北原亮庫
山梨銘醸 醸造責任者。東京農業大学で醸造を学び、アメリカ、岡山で腕を磨く。2008年に山梨醸造入社。2014年から醸造責任者

超高難易度のスパークリング日本酒の造り

かくしてアップデートした新世代山梨銘醸の顔とも言えるのが、スパークリング日本酒。2015年から2021年までに9種類のスパークリング日本酒を造り、最新の『アラン・デュカス スパークリング サケ』を含め、現在は5種類がレギュラー商品となっている。そもそも、山梨銘醸はなぜ、スパークリング日本酒を造り始めたのか?

「結構、2020のオリンピックは大きかったんですよ」

と対馬さんが言う。

「2013年に、2020年のオリンピックが東京開催と決まった。この時に、海外の人に、日本酒で乾杯してもらおう、というキャンペーンを日本酒業界は仕掛けることにしたんです。その時は、乾杯の酒は純米大吟醸を想定していたのですが……」

しかし、純米大吟醸はワインで言えばフルボディの赤ワインのようなもの。いくら優れた日本酒であっても、乾杯の酒としても食中酒としての料理との相性でも、気軽、とは言い難い。

「軽快な酒、キリッとして、アルコール度数が低いもののほうがいいんじゃないか? と私たちは考えたんです」

そもそもワインの造詣も深い北原兄弟は、山梨に豊富な蓄積があるワインの知識、さらに、フランスにまで足を伸ばしては、ワインから日本酒に持ち込めるものを探して、トライ&エラーを繰り返した。最初の難関は瓶内二次発酵を安定させることだった。

「ワインの場合、まず一度ワインを造ってから、それを瓶に詰め、その瓶の中に糖と酵母を足してもう一回、発酵を起こしますよね?」

それが瓶内二次発酵のメカニズムだ。2度目の発酵を、閉鎖空間で人為的に起こすことで、発酵によって生じた炭酸ガスを大気中に流出させず、液体に溶け込ませる。しかもそれを何十、何万リットルという巨大なタンクのなかではなく、せいぜい数リットルの小さなボトルのなかで起こし、このボトルを1年以上、細やかに世話をするという、非常にめんどくさい作業をすることで、緻密で上質な発泡する液体を誕生させる。

「でも、日本酒で糖分と酵母を追加しちゃうと、税制上、日本酒じゃなくなっちゃうんですよ。それじゃダメ。私たちは日本酒として出さないと意味がない」

だから、2度目の発酵は、1度目の発酵時にすでに仕込まれていて、1次発酵後に、時限式で起こるように設計した。

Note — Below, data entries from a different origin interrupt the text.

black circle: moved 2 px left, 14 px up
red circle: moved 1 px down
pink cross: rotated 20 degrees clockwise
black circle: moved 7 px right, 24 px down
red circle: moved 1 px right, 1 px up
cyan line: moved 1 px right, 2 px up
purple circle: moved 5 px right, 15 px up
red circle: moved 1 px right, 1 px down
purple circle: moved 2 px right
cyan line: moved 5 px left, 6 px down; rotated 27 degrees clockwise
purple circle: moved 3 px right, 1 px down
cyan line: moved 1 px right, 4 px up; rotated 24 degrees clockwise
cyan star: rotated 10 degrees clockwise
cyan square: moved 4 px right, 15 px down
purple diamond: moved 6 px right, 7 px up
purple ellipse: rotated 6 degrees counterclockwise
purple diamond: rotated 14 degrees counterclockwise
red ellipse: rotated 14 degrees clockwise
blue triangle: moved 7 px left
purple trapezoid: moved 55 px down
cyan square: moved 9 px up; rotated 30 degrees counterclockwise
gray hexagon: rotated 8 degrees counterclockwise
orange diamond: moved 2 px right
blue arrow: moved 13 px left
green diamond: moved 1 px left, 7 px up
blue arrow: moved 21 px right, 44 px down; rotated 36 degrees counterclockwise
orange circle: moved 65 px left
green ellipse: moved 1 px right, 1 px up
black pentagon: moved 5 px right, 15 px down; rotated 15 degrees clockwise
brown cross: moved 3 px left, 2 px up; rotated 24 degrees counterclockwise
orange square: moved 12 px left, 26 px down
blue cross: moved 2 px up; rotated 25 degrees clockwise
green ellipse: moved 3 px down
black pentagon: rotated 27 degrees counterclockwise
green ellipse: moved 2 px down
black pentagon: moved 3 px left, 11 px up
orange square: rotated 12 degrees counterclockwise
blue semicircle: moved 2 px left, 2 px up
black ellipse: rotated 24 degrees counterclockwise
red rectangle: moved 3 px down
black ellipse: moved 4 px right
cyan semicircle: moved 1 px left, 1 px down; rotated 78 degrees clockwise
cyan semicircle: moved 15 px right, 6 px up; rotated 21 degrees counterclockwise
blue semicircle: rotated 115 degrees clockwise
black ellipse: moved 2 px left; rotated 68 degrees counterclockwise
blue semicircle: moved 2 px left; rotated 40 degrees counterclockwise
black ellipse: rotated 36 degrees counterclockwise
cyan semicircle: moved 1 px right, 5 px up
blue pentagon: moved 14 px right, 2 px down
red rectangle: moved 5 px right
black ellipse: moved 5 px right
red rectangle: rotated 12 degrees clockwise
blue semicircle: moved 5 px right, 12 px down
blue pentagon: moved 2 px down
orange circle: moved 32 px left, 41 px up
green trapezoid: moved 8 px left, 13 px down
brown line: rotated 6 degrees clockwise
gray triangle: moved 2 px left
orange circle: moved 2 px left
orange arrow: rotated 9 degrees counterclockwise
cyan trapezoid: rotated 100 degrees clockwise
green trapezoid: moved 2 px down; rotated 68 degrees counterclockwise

「一次もろみを荒く搾ると、にごりが残ります。ここに、麹菌、酵母菌がついてニ次発酵を起こすというメカニズムです」

対馬さんはさらっと言う。たしかに、それをやればメカニズム上は、二次発酵するだろう。ただ、造るのは酒である。瓶内二次発酵が実現しても、香り、味、ガス圧、アルコール度数、すべてを狙った点に集約させなければ、飲み物としてめちゃくちゃになる。

「スパークリングワインのように、酸味も欲しいので、リンゴ酸を多く出す酵母が二次発酵時に働くようにしています。それと、デゴルジュマン(発酵後に活動をやめた酵母が変化した澱を取り除く作業)もしていますが、ドザージュ(デゴルジュマンで減った容量分を注ぎ足す作業。ワインでは通常、糖分を添加したワインを使うことで品質を安定させる)で補糖すると、やっぱり税制上、日本酒になりません」

ハードルだらけではないか……「あ、あとそれから」と亮庫さんがニコニコと付け加える。

「日本酒は最後に火入れっていう加熱処理をして発酵を止めますよね。これも密閉した瓶のなかの発泡している酒を61℃にまで温めているんですよ」

そんなことをしたうえで、美味い酒が造れるものなのか……筆者が唖然としていると「ワインの造り手もそういう顔をする」と亮庫さんがさらにニコニコするのだった。